Friday, December 3, 2010

Chapter 11 and Chapter 12 Summary

Chapter 11: Slow Food Nations

In Chapter 11, Kingsolver visits David and Elsie, a husband and wife couple who run their own farm.  The chapter serves to highlight the effects of different farming techniques utilized by industrial and family farmers.  The contrast is glaring when the Author and her friends drive between a pair of fields.  The first had been cared for with natural fertilizer and crop rotations by David’s family for generations.  The second had, until a decade previous, been farmed industrially with ammonia based fertilizer and a consistent crop year after year.  Even after a decade of small farming techniques, the formerly industrial field looked less healthy than the family run field.

In an interesting stylistic choice, Kingsolver declines to mention one key detail about David and Elsie until very nearly the end of the chapter.  The couple is Amish.  The most likely reason for this was to control the perception of the reader throughout the chapter.  Kingsolver wants the audience to think of the couple as “normal” and by withholding that piece of information; the reader doesn’t give a second thought to the couple’s cultural identity.

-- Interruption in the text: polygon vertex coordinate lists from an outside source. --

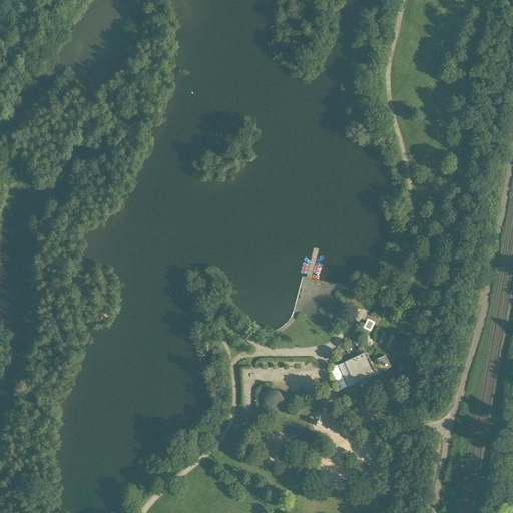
[(366,354),(344,363),(353,384),(390,368),(384,356),(370,363),(366,354)]
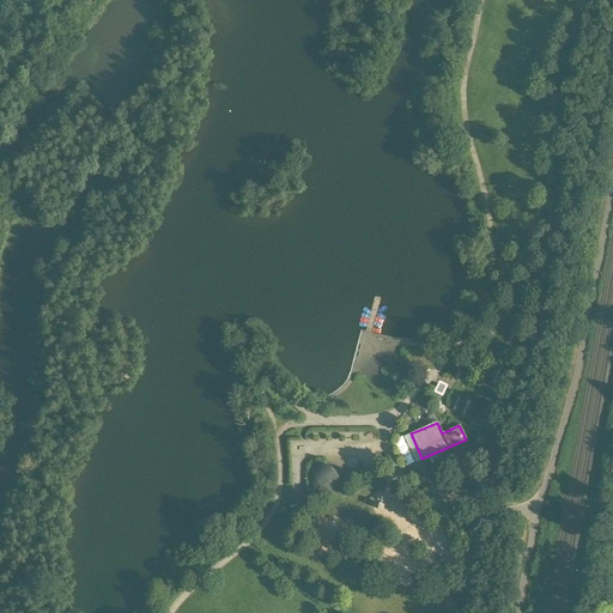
[(461,451),(448,459),(454,471),(467,465),(461,451)]
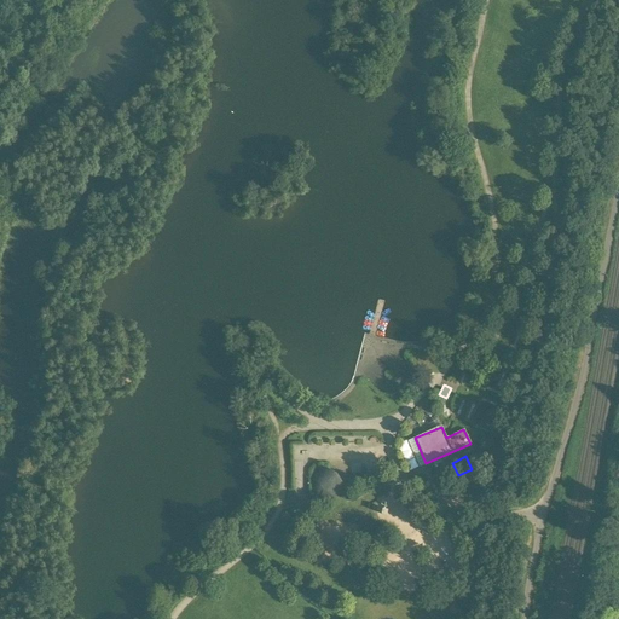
[(327,467),(319,467),(312,478),(313,493),(322,499),(335,498),(346,491),(345,484),(336,470),(327,467)]
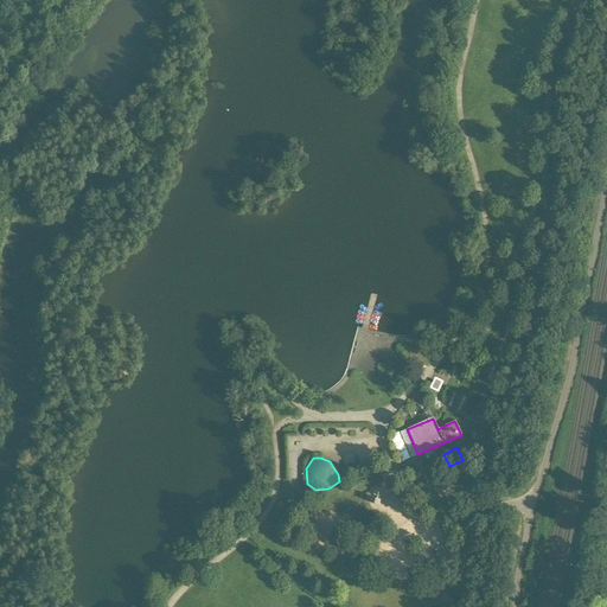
[(606,574),(599,573),(594,590),(606,594),(606,574)]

Chapter 12: Zucchini Larceny

Chapter 12 is dedicated to the comic overabundance of squash (zucchini specifically) that the farm harvests during the mid-summer season.  The following passage sums up the experience. “Garrison Keillor says that July is the only time of year when country people lock our cars in the church parking lot, so people won’t put squash on the front seat.  I used to think that was a joke.” 

Lily’s Chickens are also beginning to come of age in this chapter.  This is another source of comedy as the growing roosters demonstrate, “The most ham-fisted attempts at courtship I’ve ever had to watch. (And yes, I’m including high school.)”

Overall, the writing of this chapter is simply funny.  Much of the book (when it’s not relating statistics) has a deadpan sense of humor, but it is most clearly and densely demonstrated in this chapter.  Most of the chapter consists of these humorous stories, as opposed to the more serious relation of data relevant to the chapter.  As a result, the chapter is lighter on information pertaining to national farming trends, but heavy on entertainment.  It serves as a nice break between the previous chapter (which has been about the damage caused by pesticides and other industrial farming practices) and the next (which will cover the effects political ideology on views concerning farmers.)